When (R)-2-chlorobutane is chlorinated, we obtain some 2,3-dichlorobutane. It consists of 71% meso isomer and 29% racemic isomers. Explain why the mixture need not be 50:50 meso and (2R,3R)-2,3-dichlorobutane
I have been doing quite a lot of brainstorm after I saw your question. The mixture is supposed to be a 71% meso-product and RR and SS products, 14,5% each.
Please view the attachment for easy understanding.
We may explain it by relatively large volume of chlorine atom. Chlorine molecule tends to approach to the alfa carbon atom from the other side of methyl group because of the steric hindrance; this is the cause of formation of 2,3-disubstituted product. Two 14,5% mixtures of racemic products are formed also. The yield of meso product is quite higher than the racemic ones, and this is because symmetrical diastereomers are less likely to occur than the asymmetric ones; thus "symmetric" racemic mixture is expected to be formed less than the "asymmetric" meso-product.
My approach is not the only explanation; I will read other comments also.
If the conditions for the chlorination are Cl2 and light, then it's possible that the chlorine atom in the 2-chlorobutane is exchanging. The light can cleave the relatively weak Cl-C bond forming a secondary radical, which has no stereochemical information. That radical can then combine with a chlorine radical (or chlorine molecule) to for racemic 2-chlorobutane. Then the second reaction can take place at the 3 position of the butane to give the observed racemic product.
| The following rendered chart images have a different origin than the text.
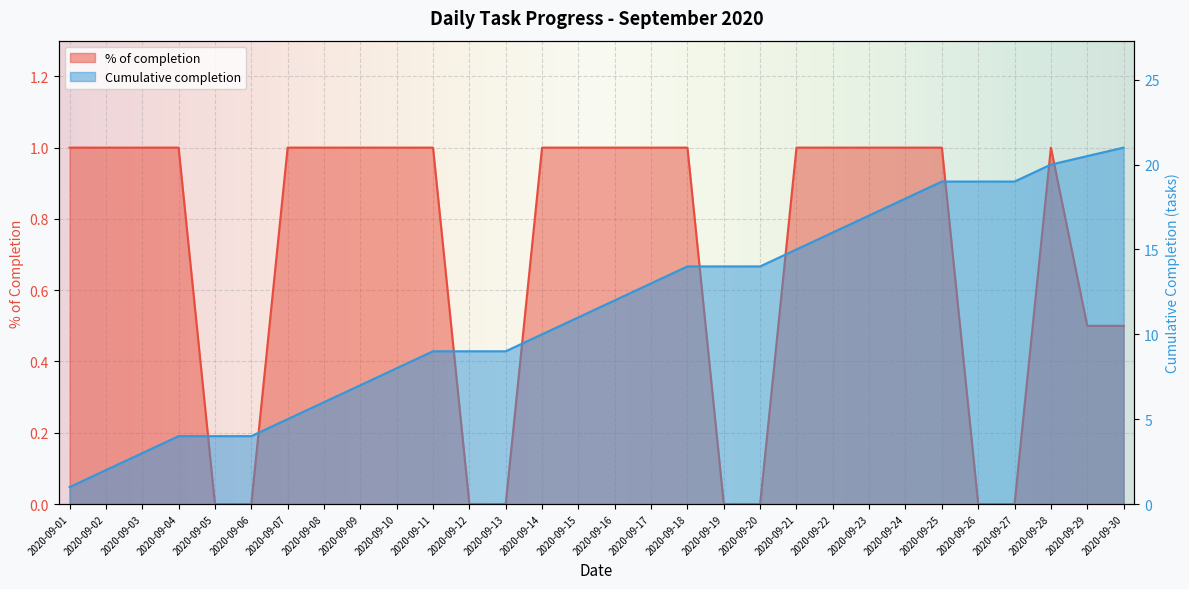

How many data points in Cumulative completion are less than 12?

15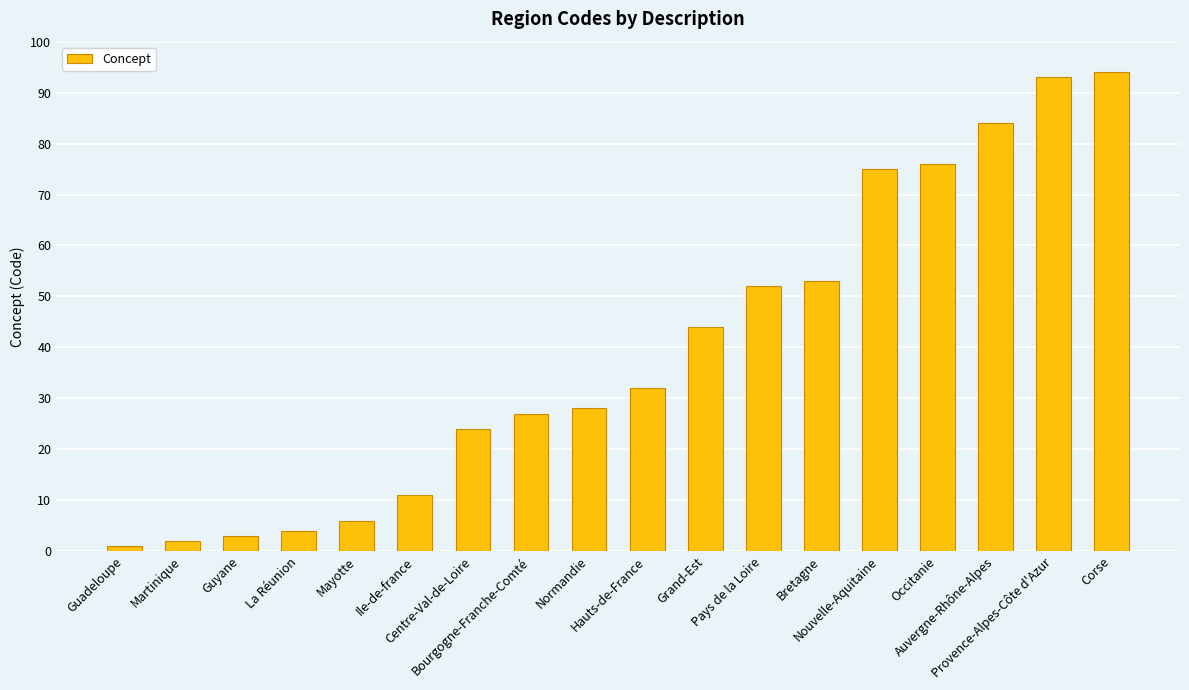

Reading right to left, what are all the values shown in this chart?

94	93	84	76	75	53	52	44	32	28	27	24	11	6	4	3	2	1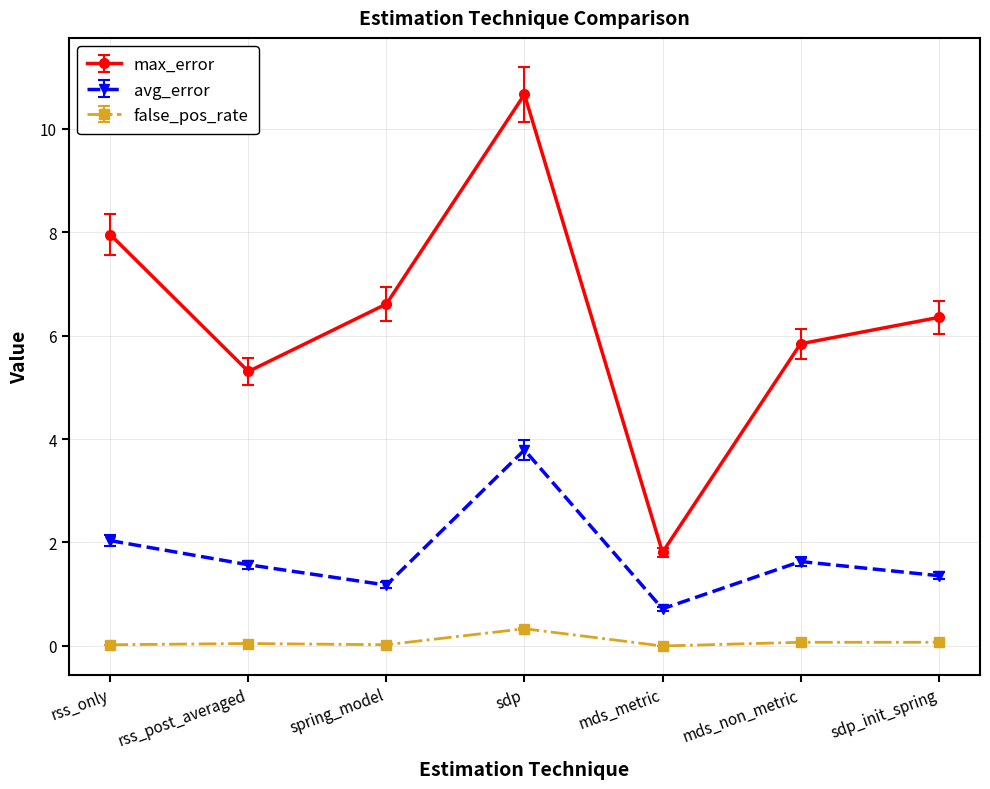

At which category does max_error reach its first local valley?

rss_post_averaged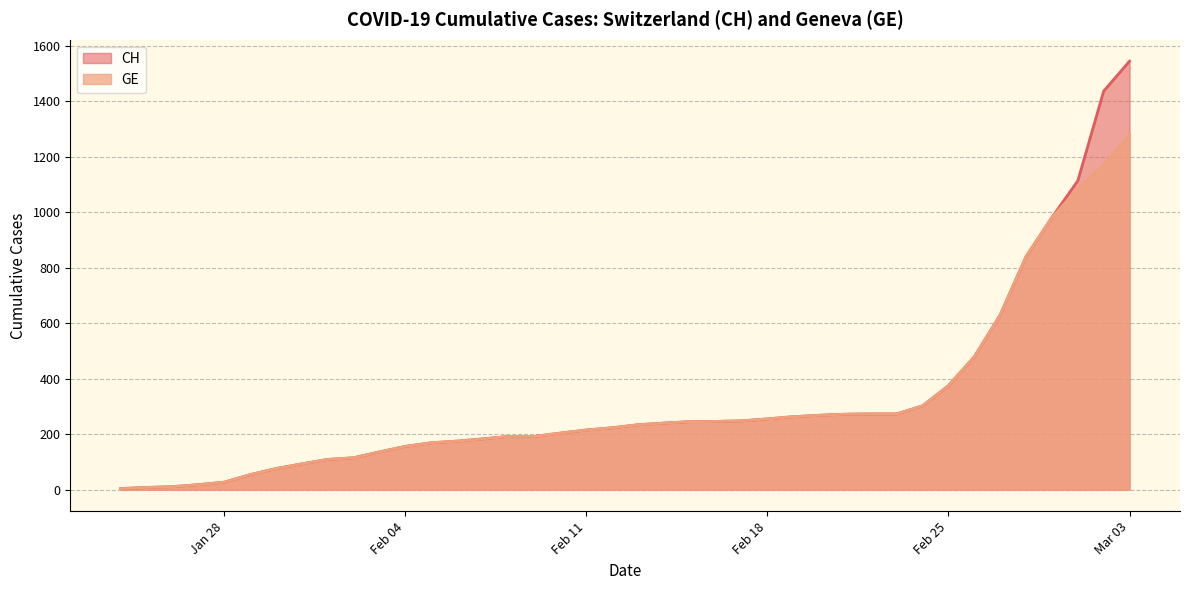

Does the chart display data point markers on the line(s)?

No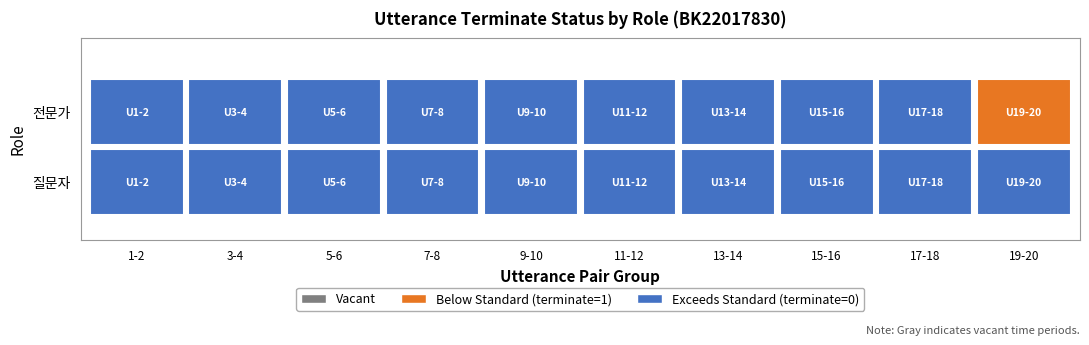

Which series changed the most between 5-6 and 15-16?

질문자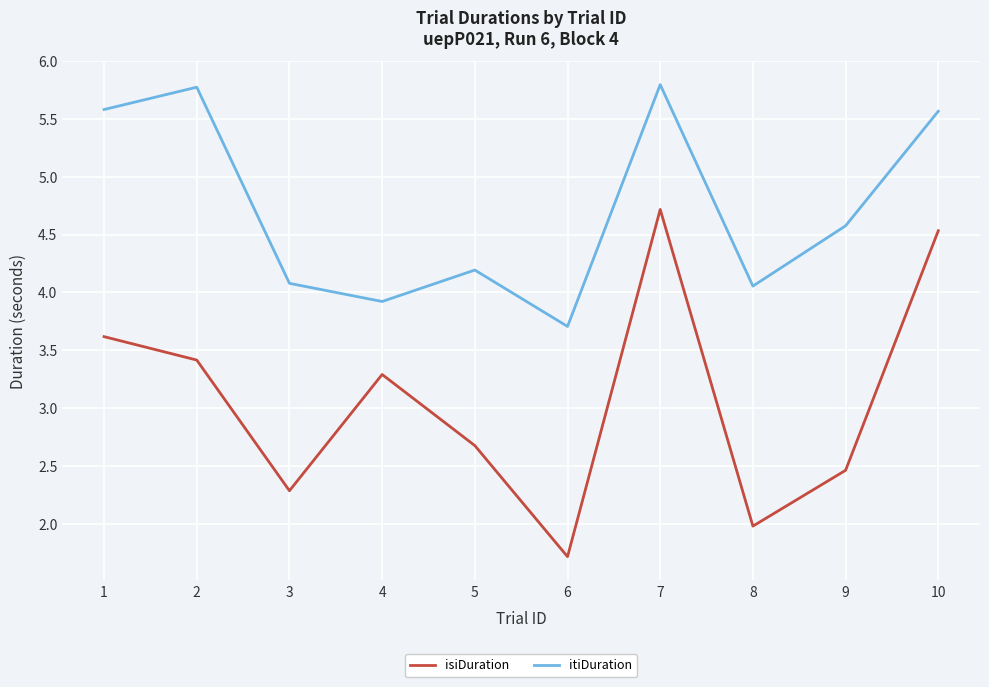

What are all the series names shown in the legend?

isiDuration, itiDuration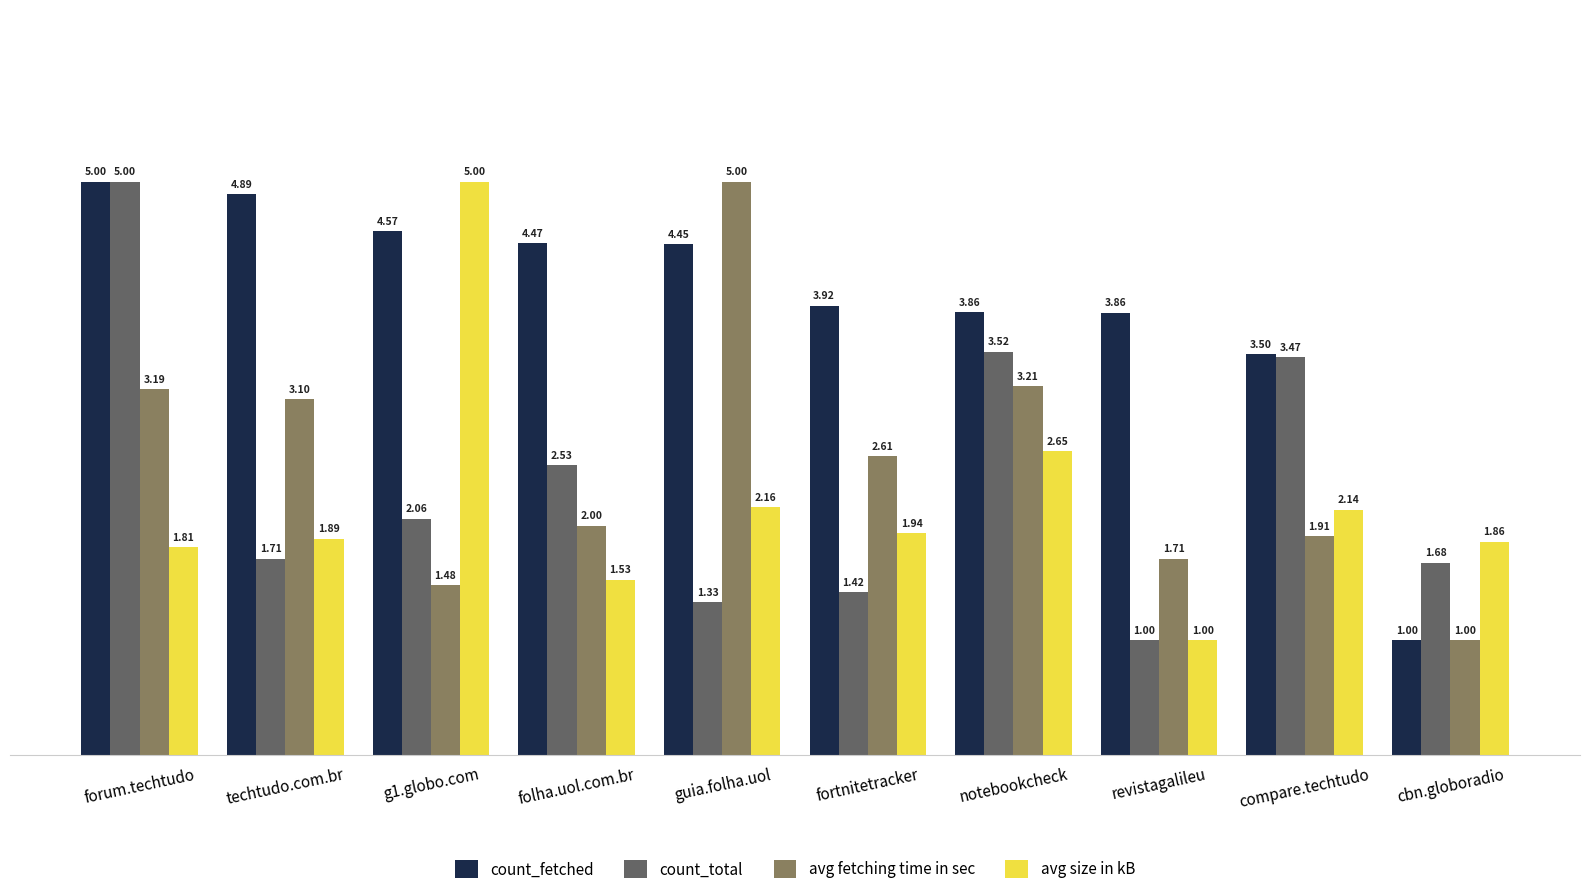

What is the minimum value shown in the chart?

1.0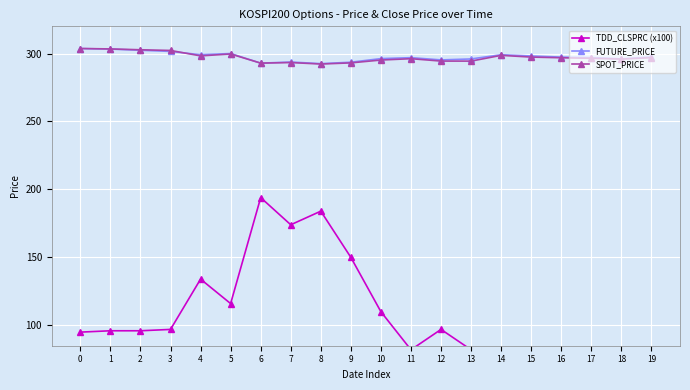

Reading left to right, list all the values displayed in this chart.

TDD_CLSPRC (x100): 0=95.0	1=96.0	2=96.0	3=97.0	4=134.0	5=116.0	6=194.0	7=174.0	8=184.0	9=150.0	10=110.0	11=82.0	12=97.0	13=82.0	14=61.0	15=60.0	16=69.0	17=76.0	18=69.0	19=66.0
FUTURE_PRICE: 0=303.6	1=303.2	2=302.4	3=301.6	4=299.1	5=300.0	6=292.9	7=293.8	8=292.6	9=293.6	10=296.2	11=296.9	12=295.3	13=296.0	14=299.1	15=298.2	16=297.4	17=297.1	18=296.1	19=297.5
SPOT_PRICE: 0=303.7	1=303.4	2=302.8	3=302.2	4=298.3	5=299.7	6=292.9	7=293.4	8=292.3	9=293.1	10=295.2	11=296.2	12=294.4	13=294.4	14=298.6	15=297.4	16=296.9	17=296.5	18=295.9	19=296.9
It is possible, however, that this chlorine doesn't exchange. If I were really going to run this reaction, I would expect it to however.
The reason the meso is more prevalent than the racemic is because the addition of the chlorine radical to the 3 carbon is diastereoselective (it depends on the stereochemistry of the 2 carbon, to an extent). I think that's essentially what chem_tr is saying too.